**INPUT FOR THIS TASK**.
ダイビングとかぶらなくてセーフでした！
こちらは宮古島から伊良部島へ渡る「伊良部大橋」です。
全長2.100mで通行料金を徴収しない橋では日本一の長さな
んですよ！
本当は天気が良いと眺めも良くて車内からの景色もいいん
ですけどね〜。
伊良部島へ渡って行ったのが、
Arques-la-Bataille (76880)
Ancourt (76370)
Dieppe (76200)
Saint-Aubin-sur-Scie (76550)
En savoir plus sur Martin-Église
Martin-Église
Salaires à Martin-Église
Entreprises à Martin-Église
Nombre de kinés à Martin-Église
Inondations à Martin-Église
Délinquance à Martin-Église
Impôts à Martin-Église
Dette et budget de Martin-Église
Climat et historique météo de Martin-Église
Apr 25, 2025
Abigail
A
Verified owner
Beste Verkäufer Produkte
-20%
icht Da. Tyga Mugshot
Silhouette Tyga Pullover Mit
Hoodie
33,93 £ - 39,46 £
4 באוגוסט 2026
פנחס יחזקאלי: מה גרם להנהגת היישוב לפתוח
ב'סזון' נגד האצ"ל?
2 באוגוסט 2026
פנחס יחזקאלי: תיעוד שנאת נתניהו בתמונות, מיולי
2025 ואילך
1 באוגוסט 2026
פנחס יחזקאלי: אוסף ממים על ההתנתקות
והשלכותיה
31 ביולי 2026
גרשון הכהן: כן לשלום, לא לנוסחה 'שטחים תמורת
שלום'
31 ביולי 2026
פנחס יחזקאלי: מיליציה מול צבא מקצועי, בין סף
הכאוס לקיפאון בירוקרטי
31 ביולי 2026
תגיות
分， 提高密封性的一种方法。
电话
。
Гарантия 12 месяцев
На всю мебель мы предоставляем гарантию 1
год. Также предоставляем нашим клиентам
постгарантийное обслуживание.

**TASK REQUIREMENTS**.
Copy every line of the records above word for word, keeping the original order and line breaks.

**SOLUTION TO THE PROBLEM**.
ダイビングとかぶらなくてセーフでした！
こちらは宮古島から伊良部島へ渡る「伊良部大橋」です。
全長2.100mで通行料金を徴収しない橋では日本一の長さな
んですよ！
本当は天気が良いと眺めも良くて車内からの景色もいいん
ですけどね〜。
伊良部島へ渡って行ったのが、
Arques-la-Bataille (76880)
Ancourt (76370)
Dieppe (76200)
Saint-Aubin-sur-Scie (76550)
En savoir plus sur Martin-Église
Martin-Église
Salaires à Martin-Église
Entreprises à Martin-Église
Nombre de kinés à Martin-Église
Inondations à Martin-Église
Délinquance à Martin-Église
Impôts à Martin-Église
Dette et budget de Martin-Église
Climat et historique météo de Martin-Église
Apr 25, 2025
Abigail
A
Verified owner
Beste Verkäufer Produkte
-20%
icht Da. Tyga Mugshot
Silhouette Tyga Pullover Mit
Hoodie
33,93 £ - 39,46 £
4 באוגוסט 2026
פנחס יחזקאלי: מה גרם להנהגת היישוב לפתוח
ב'סזון' נגד האצ"ל?
2 באוגוסט 2026
פנחס יחזקאלי: תיעוד שנאת נתניהו בתמונות, מיולי
2025 ואילך
1 באוגוסט 2026
פנחס יחזקאלי: אוסף ממים על ההתנתקות
והשלכותיה
31 ביולי 2026
גרשון הכהן: כן לשלום, לא לנוסחה 'שטחים תמורת
שלום'
31 ביולי 2026
פנחס יחזקאלי: מיליציה מול צבא מקצועי, בין סף
הכאוס לקיפאון בירוקרטי
31 ביולי 2026
תגיות
分， 提高密封性的一种方法。
电话
。
Гарантия 12 месяцев
На всю мебель мы предоставляем гарантию 1
год. Также предоставляем нашим клиентам
постгарантийное обслуживание.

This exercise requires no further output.